◆ **Brief**
Return each line of the data below that contains the string "nodes".

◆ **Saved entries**
^^^^^^^^^^^^^^^^

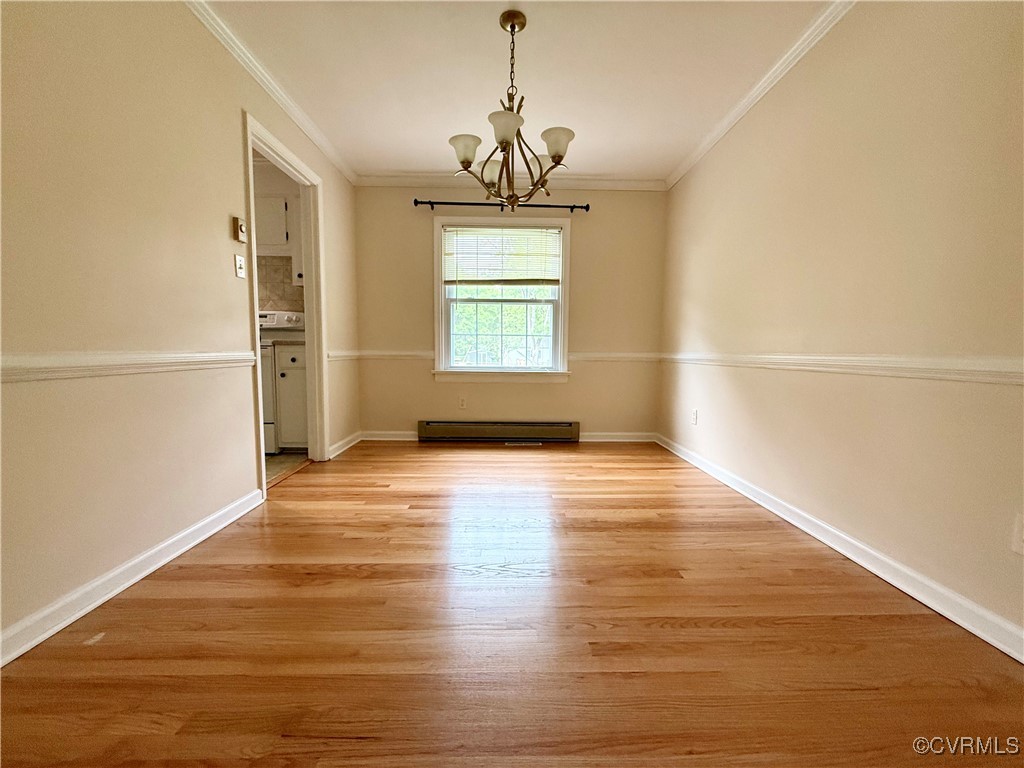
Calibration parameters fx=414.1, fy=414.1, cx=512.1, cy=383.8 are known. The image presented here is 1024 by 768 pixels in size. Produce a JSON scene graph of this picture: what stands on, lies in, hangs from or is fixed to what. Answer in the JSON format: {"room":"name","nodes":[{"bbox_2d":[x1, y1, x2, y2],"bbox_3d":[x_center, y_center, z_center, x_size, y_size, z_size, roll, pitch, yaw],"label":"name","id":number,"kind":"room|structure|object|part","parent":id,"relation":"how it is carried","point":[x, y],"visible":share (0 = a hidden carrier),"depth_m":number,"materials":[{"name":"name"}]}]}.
{"room":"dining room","nodes":[
{"label":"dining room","id":0,"kind":"room"},
{"bbox_2d":[0,0,361,658],"bbox_3d":[-1.513,-0.469,1.551,0.127,2.431,5.287,0,6,-1],"label":"left wall","id":1,"kind":"structure","parent":0,"point":[232,117],"depth_m":1.52,"materials":[{"name":"beige paint"}]},
{"bbox_2d":[0,350,256,382],"bbox_3d":[-1.404,-0.025,0.954,0.028,0.073,3.087,0,6,-1],"label":"chair rail","id":2,"kind":"object","parent":1,"relation":"attached to","point":[62,358],"visible":0.85,"depth_m":1.43,"materials":[{"name":"white paint"}]},
{"bbox_2d":[0,489,263,666],"bbox_3d":[-1.455,0.758,0.969,0.017,0.087,3.087,0,6,-1],"label":"baseboard","id":3,"kind":"structure","parent":1,"relation":"attached to","point":[215,530],"depth_m":1.46,"materials":[{"name":"white paint"}]},
{"bbox_2d":[232,216,246,242],"bbox_3d":[-1.442,-0.816,2.195,0.031,0.119,0.069,0,6,-1],"label":"thermostat","id":4,"kind":"object","parent":1,"relation":"attached to","point":[240,222],"visible":0.99,"depth_m":2.17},
{"bbox_2d":[234,254,245,278],"bbox_3d":[-1.452,-0.630,2.215,0.019,0.116,0.071,0,6,-1],"label":"light switch","id":5,"kind":"object","parent":1,"relation":"attached to","point":[238,263],"visible":0.97,"depth_m":2.21,"materials":[{"name":"white plastic"}]},
{"bbox_2d":[186,0,356,184],"bbox_3d":[-1.412,-1.657,1.434,0.057,0.071,4.931,0,6,-1],"label":"crown molding","id":6,"kind":"structure","parent":1,"relation":"attached to","point":[295,115],"depth_m":2.38,"materials":[{"name":"white paint"}]},
{"bbox_2d":[243,109,328,496],"bbox_3d":[-1.517,-0.413,2.733,0.160,2.106,0.970,0,6,-1],"label":"door frame","id":7,"kind":"structure","parent":1,"relation":"in","point":[253,269],"depth_m":3.07,"materials":[{"name":"white paint"}]},
{"bbox_2d":[326,349,361,361],"bbox_3d":[-1.462,-0.251,3.608,0.031,0.075,0.856,0,6,-1],"label":"chair rail","id":8,"kind":"object","parent":1,"relation":"attached to","point":[342,353],"visible":0.41,"depth_m":3.53,"materials":[{"name":"white paint"}]},
{"bbox_2d":[327,431,362,458],"bbox_3d":[-1.458,0.519,3.627,0.019,0.087,0.777,0,6,-1],"label":"baseboard","id":9,"kind":"structure","parent":1,"relation":"attached to","point":[346,446],"depth_m":3.59,"materials":[{"name":"white paint"}]},
{"bbox_2d":[252,156,304,316],"bbox_3d":[-2.649,-0.739,3.848,2.137,2.446,0.140,0,6,-1],"label":"kitchen wall","id":10,"kind":"structure","parent":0,"point":[272,190],"depth_m":3.77,"materials":[{"name":"paint"}]},
{"bbox_2d":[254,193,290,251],"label":"upper cabinet","id":11,"kind":"object","parent":10,"relation":"attached to","point":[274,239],"visible":0.55,"depth_m":3.46,"materials":[{"name":"white paint"}]},
{"bbox_2d":[256,256,304,312],"bbox_3d":[-2.280,-0.835,3.827,1.136,0.668,0.014,0,6,-1],"label":"tile backsplash","id":12,"kind":"structure","parent":10,"relation":"attached to","point":[276,302],"depth_m":3.82,"materials":[{"name":"beige tile"}]},
{"bbox_2d":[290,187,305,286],"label":"upper cabinet","id":13,"kind":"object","parent":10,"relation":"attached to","point":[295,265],"visible":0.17,"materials":[{"name":"white paint"}]},
{"bbox_2d":[264,451,310,486],"bbox_3d":[-2.561,0.655,3.020,2.071,0.085,2.058,0,6,-1],"label":"kitchen floor","id":14,"kind":"structure","parent":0,"point":[278,463],"depth_m":3.21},
{"bbox_2d":[260,310,305,452],"bbox_3d":[-2.180,-0.041,3.596,0.703,1.173,0.686,0,6,-1],"label":"stove","id":15,"kind":"object","parent":14,"relation":"on","point":[272,319],"visible":0.24,"depth_m":3.34,"materials":[{"name":"white metal"}]},
{"bbox_2d":[275,343,308,450],"bbox_3d":[-1.735,0.109,3.620,0.393,0.896,0.598,0,6,-1],"label":"base cabinet","id":16,"kind":"object","parent":14,"relation":"on","point":[299,418],"visible":0.34,"depth_m":3.35,"materials":[{"name":"white paint"}]},
{"bbox_2d":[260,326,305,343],"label":"countertop","id":17,"kind":"structure","parent":16,"relation":"on","point":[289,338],"depth_m":3.36,"materials":[{"name":"laminate"}]},
{"bbox_2d":[352,188,666,439],"bbox_3d":[-0.032,-0.681,3.993,3.044,2.444,0.148,0,6,-1],"label":"back wall","id":18,"kind":"structure","parent":0,"point":[431,384],"depth_m":3.93,"materials":[{"name":"beige paint"}]},
{"bbox_2d":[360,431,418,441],"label":"baseboard","id":19,"kind":"structure","parent":18,"relation":"attached to","point":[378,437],"depth_m":4.00,"materials":[{"name":"white paint"}]},
{"bbox_2d":[458,396,466,408],"bbox_3d":[-0.477,0.177,3.980,0.071,0.116,0.008,0,6,-1],"label":"wall socket","id":20,"kind":"object","parent":18,"relation":"attached to","point":[463,403],"visible":0.99,"depth_m":3.98,"materials":[{"name":"white plastic"}]},
{"bbox_2d":[332,350,660,362],"bbox_3d":[-0.029,-0.263,3.971,3.320,0.074,0.026,0,6,-1],"label":"back chair rail","id":21,"kind":"object","parent":18,"relation":"attached to","point":[637,356],"visible":0.52,"depth_m":3.95,"materials":[{"name":"white paint"}]},
{"bbox_2d":[417,420,580,442],"bbox_3d":[-0.130,0.452,3.990,1.550,0.175,0.068,0,6,-1],"label":"baseboard heater","id":22,"kind":"object","parent":18,"relation":"attached to","point":[427,429],"visible":0.99,"depth_m":3.96,"materials":[{"name":"metal"}]},
{"bbox_2d":[413,198,590,212],"bbox_3d":[-0.087,-1.611,3.723,1.582,0.071,0.115,0,6,-1],"label":"curtain rod","id":23,"kind":"object","parent":18,"relation":"attached to","point":[586,207],"visible":0.86,"depth_m":3.69,"materials":[{"name":"black metal"}]},
{"bbox_2d":[432,215,572,385],"bbox_3d":[-0.094,-0.776,3.973,1.314,1.546,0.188,0,6,-1],"label":"window","id":24,"kind":"structure","parent":18,"relation":"in","point":[562,323],"depth_m":3.98,"materials":[{"name":"white"}]},
{"bbox_2d":[442,225,562,286],"bbox_3d":[-0.093,-1.186,3.861,1.088,0.550,0.049,0,6,-1],"label":"window blind","id":25,"kind":"object","parent":24,"relation":"attached to","point":[524,235],"visible":0.99,"depth_m":3.85,"materials":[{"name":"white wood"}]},
{"bbox_2d":[355,174,666,191],"bbox_3d":[0.018,-1.849,3.774,2.812,0.087,0.068,0,6,-1],"label":"crown molding","id":26,"kind":"structure","parent":18,"relation":"attached to","point":[626,183],"depth_m":3.77,"materials":[{"name":"white paint"}]},
{"bbox_2d":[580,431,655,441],"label":"baseboard","id":27,"kind":"structure","parent":18,"relation":"attached to","point":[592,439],"depth_m":4.03,"materials":[{"name":"white paint"}]},
{"bbox_2d":[0,440,1023,767],"bbox_3d":[0.039,0.807,1.588,3.245,0.099,5.743,0,6,-1],"label":"wood floor","id":28,"kind":"structure","parent":0,"point":[868,622],"depth_m":1.26,"materials":[{"name":"brown wood"}]},
{"bbox_2d":[504,440,541,446],"bbox_3d":[0.098,0.554,3.872,0.354,0.008,0.120,0,6,-1],"label":"floor vent","id":29,"kind":"object","parent":28,"relation":"in","point":[516,444],"visible":0.97,"depth_m":3.85,"materials":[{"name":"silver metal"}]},
{"bbox_2d":[204,0,836,181],"bbox_3d":[-0.127,-1.705,1.372,3.609,0.107,5.376,0,6,-1],"label":"ceiling","id":30,"kind":"structure","parent":0,"point":[671,158],"depth_m":2.30,"materials":[{"name":"white paint"}]},
{"bbox_2d":[447,9,576,209],"bbox_3d":[-0.002,-1.284,1.989,0.631,0.853,0.621,0,6,-1],"label":"chandelier","id":31,"kind":"object","parent":30,"relation":"hanging from","point":[558,155],"visible":1,"depth_m":1.95,"materials":[{"name":"brown metal"}]},
{"bbox_3d":[-0.223,-1.100,1.963,0.142,0.105,0.141,0,6,-1],"label":"shade","id":32,"kind":"part","parent":31,"relation":"part of","materials":[{"name":"white glass"}]},
{"bbox_3d":[-0.112,-1.102,2.173,0.140,0.112,0.144,0,6,-1],"label":"shade","id":33,"kind":"part","parent":31,"relation":"part of","materials":[{"name":"white glass"}]},
{"bbox_3d":[-0.029,-1.100,1.802,0.145,0.101,0.145,0,6,-1],"label":"shade","id":34,"kind":"part","parent":31,"relation":"part of","materials":[{"name":"white glass"}]},
{"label":"shade","id":35,"kind":"part","parent":31,"relation":"part of","materials":[{"name":"white glass"}]},
{"bbox_3d":[0.202,-1.109,1.928,0.142,0.107,0.140,0,6,-1],"label":"shade","id":36,"kind":"part","parent":31,"relation":"part of","materials":[{"name":"white glass"}]},
{"bbox_2d":[658,0,1023,651],"bbox_3d":[1.556,-0.454,1.661,0.131,2.442,4.939,0,6,-1],"label":"right wall","id":37,"kind":"structure","parent":0,"point":[711,164],"depth_m":1.69,"materials":[{"name":"beige paint"}]},
{"bbox_2d":[691,408,698,424],"bbox_3d":[1.435,0.258,3.272,0.011,0.117,0.072,0,6,-1],"label":"wall socket","id":38,"kind":"object","parent":37,"relation":"attached to","point":[694,414],"visible":0.99,"depth_m":3.26,"materials":[{"name":"white plastic"}]},
{"bbox_2d":[665,0,856,191],"bbox_3d":[1.461,-1.625,1.419,0.060,0.072,4.898,0,6,-1],"label":"crown molding","id":39,"kind":"structure","parent":37,"relation":"attached to","point":[762,84],"depth_m":2.33,"materials":[{"name":"white paint"}]},
{"bbox_2d":[655,435,1023,662],"bbox_3d":[1.445,0.716,1.696,0.017,0.085,4.619,0,6,-1],"label":"baseboard","id":40,"kind":"structure","parent":37,"relation":"attached to","point":[963,624],"depth_m":1.61,"materials":[{"name":"white paint"}]},
{"bbox_2d":[659,352,1023,384],"bbox_3d":[1.429,-0.090,1.789,0.025,0.074,4.329,0,6,-1],"label":"right chair rail","id":41,"kind":"object","parent":37,"relation":"attached to","point":[1005,364],"visible":0.89,"depth_m":1.63,"materials":[{"name":"white paint"}]},
{"bbox_2d":[1011,513,1023,554],"bbox_3d":[1.497,0.443,1.199,0.009,0.117,0.069,0,6,-1],"label":"wall socket","id":42,"kind":"object","parent":37,"relation":"attached to","point":[1018,534],"visible":0.98,"depth_m":1.22,"materials":[{"name":"white plastic"}]},
{"label":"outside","id":43,"kind":"structure","parent":0,"visible":0},
{"label":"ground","id":44,"kind":"structure","parent":43,"visible":0},
{"bbox_2d":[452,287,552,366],"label":"tree","id":45,"kind":"object","parent":44,"relation":"on","point":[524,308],"visible":0.3,"depth_m":9.29,"materials":[{"name":"green plant"}]}
]}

^^^^^^^^^^^^^^^^

◆ **Answer section**
Calibration parameters fx=414.1, fy=414.1, cx=512.1, cy=383.8 are known. The image presented here is 1024 by 768 pixels in size. Produce a JSON scene graph of this picture: what stands on, lies in, hangs from or is fixed to what. Answer in the JSON format: {"room":"name","nodes":[{"bbox_2d":[x1, y1, x2, y2],"bbox_3d":[x_center, y_center, z_center, x_size, y_size, z_size, roll, pitch, yaw],"label":"name","id":number,"kind":"room|structure|object|part","parent":id,"relation":"how it is carried","point":[x, y],"visible":share (0 = a hidden carrier),"depth_m":number,"materials":[{"name":"name"}]}]}.
{"room":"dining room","nodes":[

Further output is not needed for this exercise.